Check if it is always decreasing.

In [None]:
### your answer here

def LR_gradient(X, y, fit_intercept=True, algorithm="projction", learning_rate = 0.01, n_iter = 10):
    
    N = X.shape[0]
    d = X.shape[1]
    
    if fit_intercept:
        A = np.hstack([np.ones((N,1)),X])
        dp = d+1
    else:
        A = X.copy()
        dp = d
        
    if algorithm == "projection":
        v = np.linalg.inv(A.T.dot(A)).dot(A.T).dot(y)
    elif algorithm == "grad_descent":
        v = np.random.rand(dp,)
        for i in range(n_iter):
            grad = (2/N)*((A.dot(v)-y).T).dot(A)
            v = v - learning_rate*grad
            print(np.linalg.norm(A.dot(v)-y)**2/X.shape[0])
            
LR_gradient(X, y, algorithm = "grad_descent")

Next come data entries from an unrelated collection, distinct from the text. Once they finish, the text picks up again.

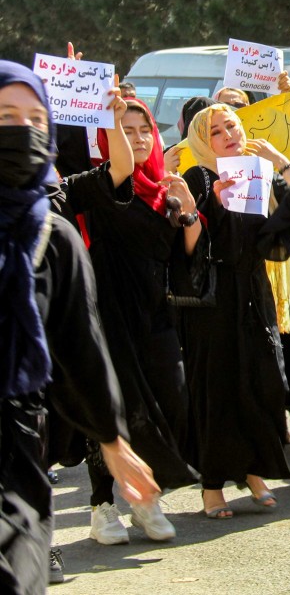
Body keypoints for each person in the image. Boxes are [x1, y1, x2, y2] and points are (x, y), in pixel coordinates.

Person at [0, 60, 159, 592]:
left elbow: (80, 349)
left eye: (36, 118)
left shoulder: (55, 229)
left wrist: (113, 441)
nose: (23, 131)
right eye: (6, 115)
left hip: (16, 444)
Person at [175, 104, 290, 518]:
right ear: (203, 141)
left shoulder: (258, 174)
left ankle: (253, 470)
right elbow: (189, 249)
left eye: (233, 127)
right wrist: (214, 207)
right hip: (213, 300)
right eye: (217, 131)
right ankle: (212, 484)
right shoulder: (199, 178)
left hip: (254, 294)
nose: (228, 135)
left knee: (263, 382)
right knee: (217, 388)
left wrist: (280, 163)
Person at [61, 96, 198, 544]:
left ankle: (143, 496)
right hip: (106, 313)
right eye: (127, 129)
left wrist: (188, 210)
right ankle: (104, 506)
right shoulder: (108, 185)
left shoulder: (166, 189)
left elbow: (187, 259)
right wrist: (90, 107)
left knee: (172, 402)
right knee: (112, 408)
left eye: (145, 130)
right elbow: (98, 159)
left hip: (155, 315)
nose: (139, 138)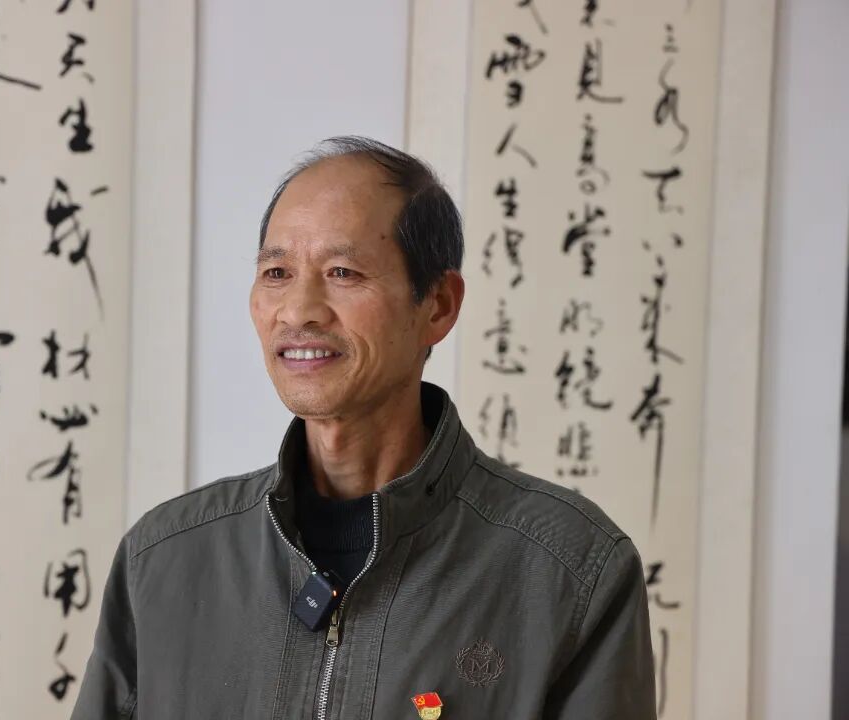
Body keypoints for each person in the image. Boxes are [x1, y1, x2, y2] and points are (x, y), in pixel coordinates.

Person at [70, 136, 655, 719]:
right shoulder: (165, 560)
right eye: (277, 272)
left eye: (342, 272)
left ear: (438, 304)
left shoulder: (568, 569)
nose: (298, 310)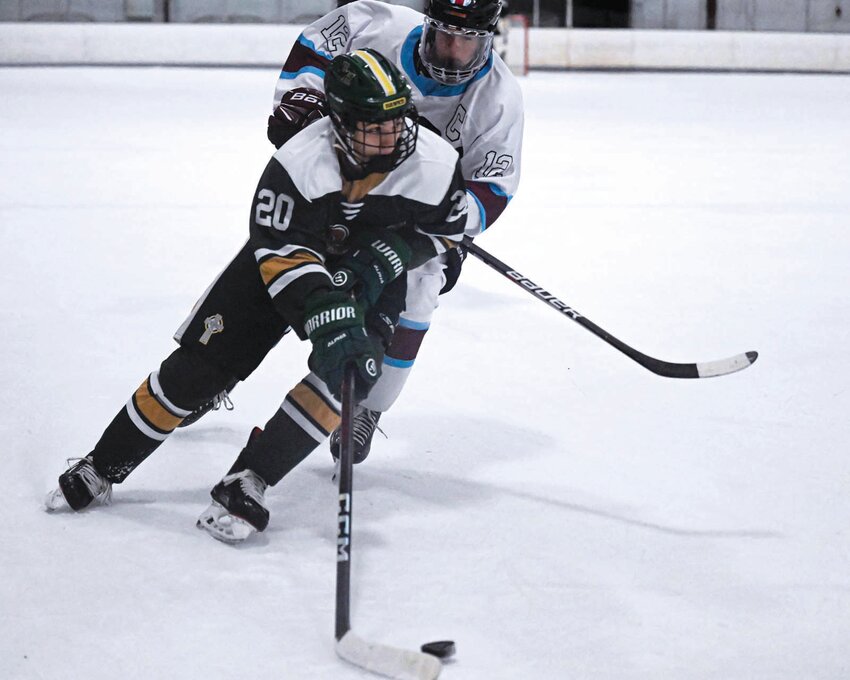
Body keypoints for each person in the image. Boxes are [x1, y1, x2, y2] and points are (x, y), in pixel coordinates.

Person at [45, 49, 468, 542]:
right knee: (195, 371)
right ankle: (103, 464)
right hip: (285, 268)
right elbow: (282, 258)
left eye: (396, 123)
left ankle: (250, 478)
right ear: (339, 122)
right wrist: (329, 318)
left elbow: (448, 233)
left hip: (373, 277)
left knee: (347, 374)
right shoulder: (298, 164)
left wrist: (388, 255)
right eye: (373, 127)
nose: (390, 137)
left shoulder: (435, 162)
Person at [189, 0, 524, 467]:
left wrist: (448, 225)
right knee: (278, 257)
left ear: (490, 38)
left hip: (408, 215)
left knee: (421, 287)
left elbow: (492, 186)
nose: (452, 51)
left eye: (466, 41)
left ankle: (366, 407)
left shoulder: (499, 98)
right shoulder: (377, 21)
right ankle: (213, 369)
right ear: (428, 23)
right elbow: (314, 46)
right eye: (445, 34)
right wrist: (300, 98)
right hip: (340, 182)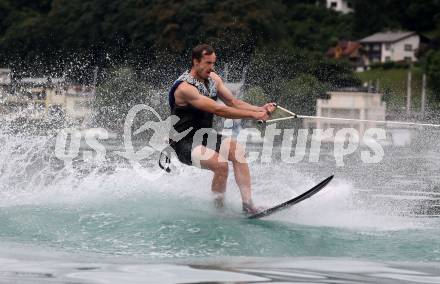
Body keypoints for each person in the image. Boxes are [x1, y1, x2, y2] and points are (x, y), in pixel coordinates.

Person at [168, 44, 276, 214]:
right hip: (184, 142)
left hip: (205, 136)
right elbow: (219, 110)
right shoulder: (185, 88)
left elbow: (233, 103)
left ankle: (248, 205)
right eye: (207, 63)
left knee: (237, 151)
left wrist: (260, 109)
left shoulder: (213, 80)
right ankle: (218, 212)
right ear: (195, 62)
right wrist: (253, 116)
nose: (211, 68)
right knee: (220, 164)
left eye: (213, 63)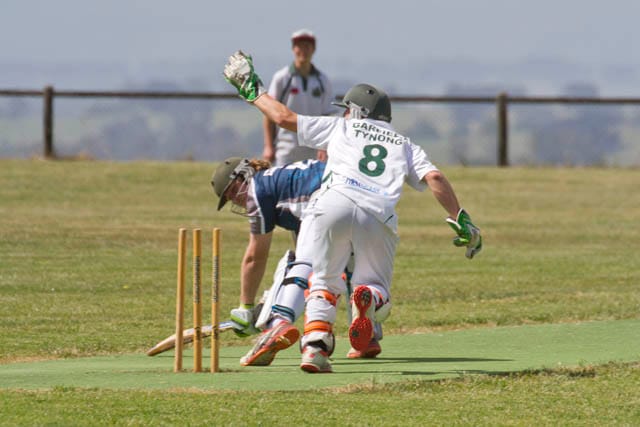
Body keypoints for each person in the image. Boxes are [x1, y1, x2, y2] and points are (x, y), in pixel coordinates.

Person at [223, 51, 483, 373]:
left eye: (346, 109)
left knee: (321, 280)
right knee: (375, 286)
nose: (344, 114)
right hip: (378, 214)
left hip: (331, 204)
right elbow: (435, 178)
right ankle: (369, 298)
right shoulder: (404, 144)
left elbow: (283, 118)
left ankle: (313, 347)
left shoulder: (341, 128)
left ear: (357, 111)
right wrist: (461, 219)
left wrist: (253, 91)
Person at [211, 157, 365, 366]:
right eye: (229, 198)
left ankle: (277, 322)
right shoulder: (285, 184)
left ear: (243, 175)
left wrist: (245, 307)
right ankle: (366, 338)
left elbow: (255, 257)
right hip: (359, 194)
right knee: (350, 266)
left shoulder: (258, 189)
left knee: (302, 264)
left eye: (233, 190)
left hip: (325, 198)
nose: (235, 199)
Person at [263, 29, 335, 166]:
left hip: (314, 150)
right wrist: (268, 146)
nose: (303, 50)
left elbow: (327, 117)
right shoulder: (282, 78)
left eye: (307, 46)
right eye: (299, 46)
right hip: (285, 149)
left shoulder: (323, 80)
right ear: (293, 49)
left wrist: (324, 146)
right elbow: (269, 114)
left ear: (313, 49)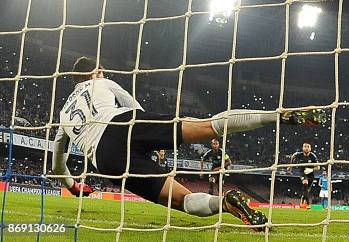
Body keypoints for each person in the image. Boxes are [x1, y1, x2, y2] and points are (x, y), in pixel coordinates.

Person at [52, 57, 326, 231]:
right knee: (208, 126)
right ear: (97, 71)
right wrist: (156, 138)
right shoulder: (104, 83)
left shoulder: (64, 114)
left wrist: (73, 186)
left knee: (183, 201)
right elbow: (134, 107)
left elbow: (57, 162)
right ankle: (278, 116)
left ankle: (225, 203)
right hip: (127, 124)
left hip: (107, 158)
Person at [289, 142, 319, 208]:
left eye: (308, 147)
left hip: (310, 173)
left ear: (310, 148)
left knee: (307, 190)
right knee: (305, 183)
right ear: (302, 148)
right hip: (302, 172)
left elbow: (318, 167)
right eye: (305, 147)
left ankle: (302, 198)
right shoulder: (299, 154)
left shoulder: (313, 156)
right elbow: (293, 156)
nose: (306, 148)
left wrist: (311, 169)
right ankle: (308, 204)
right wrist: (291, 166)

# Yes, it is always decreasing.

##### Exercise 3
This exercise checks if the gradient formula is correct (or at least reasonable).  
Let  
```python
N,dp = 100,3
np.random.seed(20025)
A = np.random.randn(N,dp)
v = np.random.randn(dp)
y = np.random.randn(N)
```
Define $c(A, {\bf v}, {\bf y}) = \frac{1}{N}\|A{\bf v} - {\bf y}\|^2$.

###### 3(a)
Write a function `cost(A, v, y)` that calculate $c(A, {\bf v}, {\bf y})$.

In [None]:
### your answer here

N,dp = 100,3
np.random.seed(20025)
A = np.random.randn(N,dp)
v = np.random.randn(dp)
y = np.random.randn(N)

def cost(A, v, y):
    return (1/N)*(np.linalg.norm(A.dot(v)-y))**2

###### 3(b)
Calculate the gradient  
$$\frac{2}{N}(A{\bf v} - y)^\top A.$$

In [None]:
### your answer here

2/N*(A.dot(v)-y).T.dot(A)

###### 3(c)
Let  
```python
h = 0.001
i = 0
e = np.zeros((dp,))
e[i] = 1
g = (cost(A, v+h*e, y) - cost(A, v, y)) / h
```
Run the code for `i = 0,1,2` and compare `g` with the gradient in 3(b).  
If necessary, change `h` to smaller numbers.

In [None]:
### your answer here

h = 0.00000001
i = 0

for i in range(3):
    e = np.zeros((dp,))
    e[i] = 1
    g = (cost(A, v+h*e, y) - cost(A, v, y)) / h
    print(g)
    
# g is similar to the gradient in 3(b).